Dou um salto para a frente para retroceder depois: da introdução: "Como bem nota J. Hart, em Herodotus and Greek history, em Tucídides as coisas acontecem porque os seus protagonistas são o tipo de homem que são (...) Em Heródoto, as coisas acontecem porque têm de acontecer. Tal não significa que as decisões do destino sejam arbitrárias nem que os deuses sejam, de facto, jogadores de golpes maléficos à custa de pobres imortais. Antes cada fase do cumprimento de um destino situa-se dentro de uma cadeia de causalidade."

"em Tucídides as coisas acontecem porque os seus protagonistas são o tipo de homem que são (...) Em Heródoto, as coisas acontecem porque têm de acontecer."

Maria Helena Rocha Pereira escreve, na introdução geral, sobre a concepção da História em Heródoto que "a declaração principal sobre a sua a obra, misto de título (que não era ainda de uso bem definido) e de enunciado de intenções, está como todos sabem, na frase inicial:

Esta é a exposição das informações de Heródoto de Halicarnasso, a fim que os feitos dos homens, como tempo, se não apaguem e de que não percam o seu lustre acções grandiosas e admiráveis, praticadas, quer pelos helenos, quer pelos bárbaros, e sobretudo, qual a razão por que entraram em conflito uns com os outros."

Pressupõe, continua, Rocha Pereira "em consequência, uma apreciação directa dos factos.
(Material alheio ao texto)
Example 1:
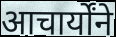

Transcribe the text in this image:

आचार्योंने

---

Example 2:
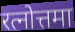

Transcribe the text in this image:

रत्नोत्तमा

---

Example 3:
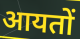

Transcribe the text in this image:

आयतों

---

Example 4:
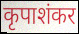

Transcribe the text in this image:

कृपाशंकर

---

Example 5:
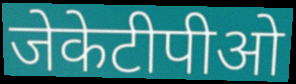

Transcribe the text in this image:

जेकेटीपीओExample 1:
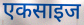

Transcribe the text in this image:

एकसाइज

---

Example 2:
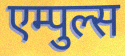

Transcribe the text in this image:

एम्पुल्स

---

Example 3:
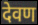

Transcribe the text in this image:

देवण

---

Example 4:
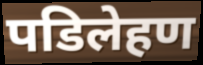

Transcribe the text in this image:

पडिलेहण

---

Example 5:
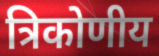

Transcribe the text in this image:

त्रिकोणीयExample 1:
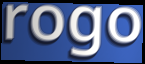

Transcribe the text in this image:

rogo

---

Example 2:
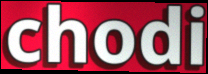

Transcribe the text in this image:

chodi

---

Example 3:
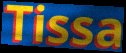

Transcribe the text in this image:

Tissa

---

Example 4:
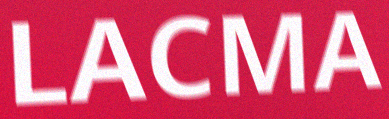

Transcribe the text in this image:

LACMA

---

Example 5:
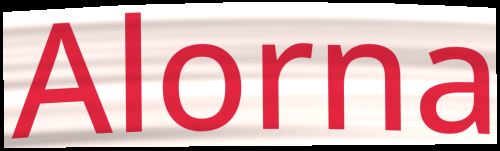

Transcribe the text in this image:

Alorna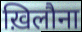
ख़िलौनाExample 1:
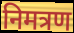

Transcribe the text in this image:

निमत्रण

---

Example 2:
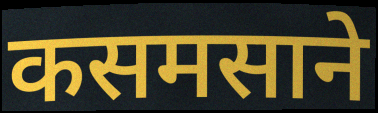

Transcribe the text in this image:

कसमसाने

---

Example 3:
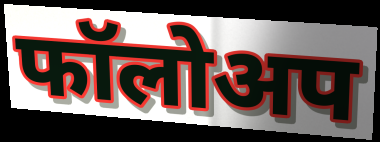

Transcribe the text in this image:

फॉलोअप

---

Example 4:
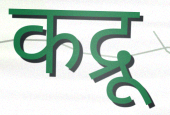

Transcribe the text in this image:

कद्रू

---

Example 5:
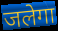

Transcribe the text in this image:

जलेगा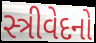
સ્ત્રીવેદનોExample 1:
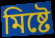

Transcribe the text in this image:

মিষ্টে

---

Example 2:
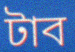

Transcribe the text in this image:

টাব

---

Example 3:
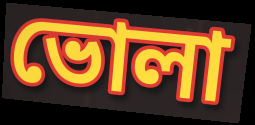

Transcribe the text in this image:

ভোলা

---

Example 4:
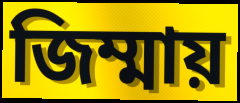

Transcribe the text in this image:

জিম্মায়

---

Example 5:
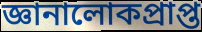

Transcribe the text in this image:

জ্ঞানালোকপ্রাপ্তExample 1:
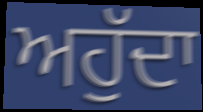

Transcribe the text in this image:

A finalidade dessa exposição é tripla: lembrar o passado, dar glória, encontrar uma causa da guerra; (...) as informações colhidas, a visão directa, a reflexão. Andar pelas terras, ser um viajante que indaga; (...) a atitude racionalista não exclui, porém o reconhecimento da presença de forças superiores que actuam na vida do homem".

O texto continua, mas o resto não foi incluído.